[Opening Records to use section]

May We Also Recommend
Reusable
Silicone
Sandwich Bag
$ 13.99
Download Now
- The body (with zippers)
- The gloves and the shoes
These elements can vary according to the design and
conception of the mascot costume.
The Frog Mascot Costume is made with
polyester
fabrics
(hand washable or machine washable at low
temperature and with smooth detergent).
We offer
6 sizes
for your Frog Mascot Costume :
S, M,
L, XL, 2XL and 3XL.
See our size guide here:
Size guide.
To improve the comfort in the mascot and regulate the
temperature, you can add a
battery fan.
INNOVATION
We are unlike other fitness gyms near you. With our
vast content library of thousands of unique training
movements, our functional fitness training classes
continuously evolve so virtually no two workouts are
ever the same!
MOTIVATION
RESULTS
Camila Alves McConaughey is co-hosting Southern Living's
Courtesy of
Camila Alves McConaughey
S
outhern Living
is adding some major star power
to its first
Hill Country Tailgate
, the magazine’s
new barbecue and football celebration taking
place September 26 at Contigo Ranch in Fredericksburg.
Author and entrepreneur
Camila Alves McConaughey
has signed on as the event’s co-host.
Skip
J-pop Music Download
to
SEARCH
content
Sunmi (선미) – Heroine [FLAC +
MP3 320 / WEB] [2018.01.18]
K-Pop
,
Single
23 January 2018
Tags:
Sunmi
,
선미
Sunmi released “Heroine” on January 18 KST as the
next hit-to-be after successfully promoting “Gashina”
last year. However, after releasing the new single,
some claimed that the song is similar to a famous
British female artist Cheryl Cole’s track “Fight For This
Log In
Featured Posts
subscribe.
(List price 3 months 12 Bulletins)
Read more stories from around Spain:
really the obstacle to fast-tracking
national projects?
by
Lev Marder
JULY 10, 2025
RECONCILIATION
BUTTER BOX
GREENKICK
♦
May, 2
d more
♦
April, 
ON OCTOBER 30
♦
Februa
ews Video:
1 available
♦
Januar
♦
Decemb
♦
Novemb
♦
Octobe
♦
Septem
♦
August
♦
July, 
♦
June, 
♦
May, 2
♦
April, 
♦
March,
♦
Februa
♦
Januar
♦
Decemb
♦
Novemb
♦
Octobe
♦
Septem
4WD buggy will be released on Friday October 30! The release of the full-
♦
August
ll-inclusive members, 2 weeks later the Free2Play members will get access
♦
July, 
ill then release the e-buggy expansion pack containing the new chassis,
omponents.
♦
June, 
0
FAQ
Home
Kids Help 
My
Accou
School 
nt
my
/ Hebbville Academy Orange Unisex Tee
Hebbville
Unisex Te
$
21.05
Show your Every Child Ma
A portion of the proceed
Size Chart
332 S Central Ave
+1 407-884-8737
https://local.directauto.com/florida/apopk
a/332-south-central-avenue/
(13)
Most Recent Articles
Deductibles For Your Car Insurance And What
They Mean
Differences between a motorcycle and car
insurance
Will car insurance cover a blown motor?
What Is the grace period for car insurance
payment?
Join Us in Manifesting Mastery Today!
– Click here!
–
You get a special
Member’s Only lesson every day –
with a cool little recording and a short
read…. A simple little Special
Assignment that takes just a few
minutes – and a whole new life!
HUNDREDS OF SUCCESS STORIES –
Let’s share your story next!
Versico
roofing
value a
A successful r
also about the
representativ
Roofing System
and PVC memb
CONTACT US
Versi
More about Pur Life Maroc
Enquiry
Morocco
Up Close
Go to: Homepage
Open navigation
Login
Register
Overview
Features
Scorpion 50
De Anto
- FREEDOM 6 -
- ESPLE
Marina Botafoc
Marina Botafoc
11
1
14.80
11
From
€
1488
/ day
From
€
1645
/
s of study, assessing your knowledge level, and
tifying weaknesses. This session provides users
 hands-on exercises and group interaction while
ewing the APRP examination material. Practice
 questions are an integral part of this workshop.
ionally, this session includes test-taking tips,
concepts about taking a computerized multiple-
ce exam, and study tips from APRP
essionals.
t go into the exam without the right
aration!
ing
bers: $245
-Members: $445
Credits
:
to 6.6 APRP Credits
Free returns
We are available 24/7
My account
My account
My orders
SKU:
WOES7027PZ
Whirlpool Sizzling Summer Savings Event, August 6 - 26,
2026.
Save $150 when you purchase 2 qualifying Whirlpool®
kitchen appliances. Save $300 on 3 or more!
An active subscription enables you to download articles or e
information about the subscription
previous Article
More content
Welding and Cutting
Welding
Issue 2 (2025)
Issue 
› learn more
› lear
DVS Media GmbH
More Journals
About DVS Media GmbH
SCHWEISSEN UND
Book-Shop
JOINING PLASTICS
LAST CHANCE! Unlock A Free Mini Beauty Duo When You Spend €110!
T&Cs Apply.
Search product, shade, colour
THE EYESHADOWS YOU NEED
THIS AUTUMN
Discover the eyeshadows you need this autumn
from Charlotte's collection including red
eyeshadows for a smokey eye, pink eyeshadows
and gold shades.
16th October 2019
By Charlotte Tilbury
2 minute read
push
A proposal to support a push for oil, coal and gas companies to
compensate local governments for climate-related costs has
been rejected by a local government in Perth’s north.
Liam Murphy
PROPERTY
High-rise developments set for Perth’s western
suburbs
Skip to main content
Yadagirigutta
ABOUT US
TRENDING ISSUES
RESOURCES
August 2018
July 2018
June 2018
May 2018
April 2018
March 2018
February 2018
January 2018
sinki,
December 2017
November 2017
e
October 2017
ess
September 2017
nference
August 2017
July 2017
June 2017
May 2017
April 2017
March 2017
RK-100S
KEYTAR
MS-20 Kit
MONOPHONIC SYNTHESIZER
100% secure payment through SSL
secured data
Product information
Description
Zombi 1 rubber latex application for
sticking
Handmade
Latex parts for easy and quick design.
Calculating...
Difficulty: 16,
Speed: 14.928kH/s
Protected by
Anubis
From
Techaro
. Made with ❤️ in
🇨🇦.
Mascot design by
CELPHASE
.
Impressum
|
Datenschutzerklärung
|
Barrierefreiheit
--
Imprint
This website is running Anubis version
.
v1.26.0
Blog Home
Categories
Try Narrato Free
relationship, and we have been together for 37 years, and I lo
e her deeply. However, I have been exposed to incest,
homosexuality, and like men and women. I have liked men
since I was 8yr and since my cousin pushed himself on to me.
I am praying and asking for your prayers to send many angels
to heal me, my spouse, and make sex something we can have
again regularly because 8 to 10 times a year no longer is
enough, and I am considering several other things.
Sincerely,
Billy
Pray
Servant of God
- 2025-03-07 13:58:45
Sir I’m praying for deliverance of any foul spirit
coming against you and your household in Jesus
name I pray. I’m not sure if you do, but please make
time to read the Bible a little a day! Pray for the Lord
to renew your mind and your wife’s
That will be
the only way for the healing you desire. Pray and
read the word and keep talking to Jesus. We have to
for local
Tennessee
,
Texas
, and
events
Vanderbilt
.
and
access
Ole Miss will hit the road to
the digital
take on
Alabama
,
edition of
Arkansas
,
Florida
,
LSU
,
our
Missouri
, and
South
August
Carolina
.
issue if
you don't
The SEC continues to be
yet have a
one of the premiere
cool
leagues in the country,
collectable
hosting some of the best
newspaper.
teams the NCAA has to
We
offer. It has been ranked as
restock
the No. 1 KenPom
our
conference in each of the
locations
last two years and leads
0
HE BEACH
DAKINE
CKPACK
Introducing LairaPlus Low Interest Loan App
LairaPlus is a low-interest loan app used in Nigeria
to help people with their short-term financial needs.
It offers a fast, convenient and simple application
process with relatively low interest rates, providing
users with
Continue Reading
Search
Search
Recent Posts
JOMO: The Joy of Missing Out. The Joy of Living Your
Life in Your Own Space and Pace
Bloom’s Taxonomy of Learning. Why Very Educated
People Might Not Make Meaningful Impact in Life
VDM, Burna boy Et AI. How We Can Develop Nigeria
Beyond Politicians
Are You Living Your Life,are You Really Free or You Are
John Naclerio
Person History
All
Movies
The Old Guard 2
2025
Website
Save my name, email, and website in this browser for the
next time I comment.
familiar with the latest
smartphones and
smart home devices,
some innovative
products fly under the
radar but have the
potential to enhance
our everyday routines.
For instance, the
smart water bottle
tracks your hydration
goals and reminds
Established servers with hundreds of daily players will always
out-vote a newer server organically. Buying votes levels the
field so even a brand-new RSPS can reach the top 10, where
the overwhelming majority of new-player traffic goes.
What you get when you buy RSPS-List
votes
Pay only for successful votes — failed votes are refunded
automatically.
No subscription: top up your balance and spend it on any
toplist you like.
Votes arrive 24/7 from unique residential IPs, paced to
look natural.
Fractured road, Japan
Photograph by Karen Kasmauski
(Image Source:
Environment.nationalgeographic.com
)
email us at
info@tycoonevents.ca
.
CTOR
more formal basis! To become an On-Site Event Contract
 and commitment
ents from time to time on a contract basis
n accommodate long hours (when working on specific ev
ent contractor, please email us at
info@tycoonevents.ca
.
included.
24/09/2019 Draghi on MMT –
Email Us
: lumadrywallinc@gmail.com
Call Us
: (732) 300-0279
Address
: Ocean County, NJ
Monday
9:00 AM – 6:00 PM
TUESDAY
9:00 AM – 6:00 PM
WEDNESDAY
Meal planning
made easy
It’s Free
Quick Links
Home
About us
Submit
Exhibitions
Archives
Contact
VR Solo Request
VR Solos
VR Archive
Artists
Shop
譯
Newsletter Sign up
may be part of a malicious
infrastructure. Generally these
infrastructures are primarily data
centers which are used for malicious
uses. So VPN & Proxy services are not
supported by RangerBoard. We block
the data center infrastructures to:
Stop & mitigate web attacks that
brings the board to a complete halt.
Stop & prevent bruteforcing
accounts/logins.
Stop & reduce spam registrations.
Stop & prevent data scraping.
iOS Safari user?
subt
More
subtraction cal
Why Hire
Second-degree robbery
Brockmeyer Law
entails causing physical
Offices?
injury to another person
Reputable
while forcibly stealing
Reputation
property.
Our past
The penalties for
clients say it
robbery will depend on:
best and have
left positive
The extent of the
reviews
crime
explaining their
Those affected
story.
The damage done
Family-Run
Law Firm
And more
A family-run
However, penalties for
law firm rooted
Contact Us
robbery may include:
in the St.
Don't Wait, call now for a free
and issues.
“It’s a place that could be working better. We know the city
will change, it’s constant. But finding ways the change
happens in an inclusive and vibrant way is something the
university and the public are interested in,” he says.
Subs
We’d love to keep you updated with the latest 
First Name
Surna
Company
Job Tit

[Closing Records to use section]

Copy out each line of the data that has the word "application" in it.

Result for this exercise
Zombi 1 rubber latex application for
It offers a fast, convenient and simple application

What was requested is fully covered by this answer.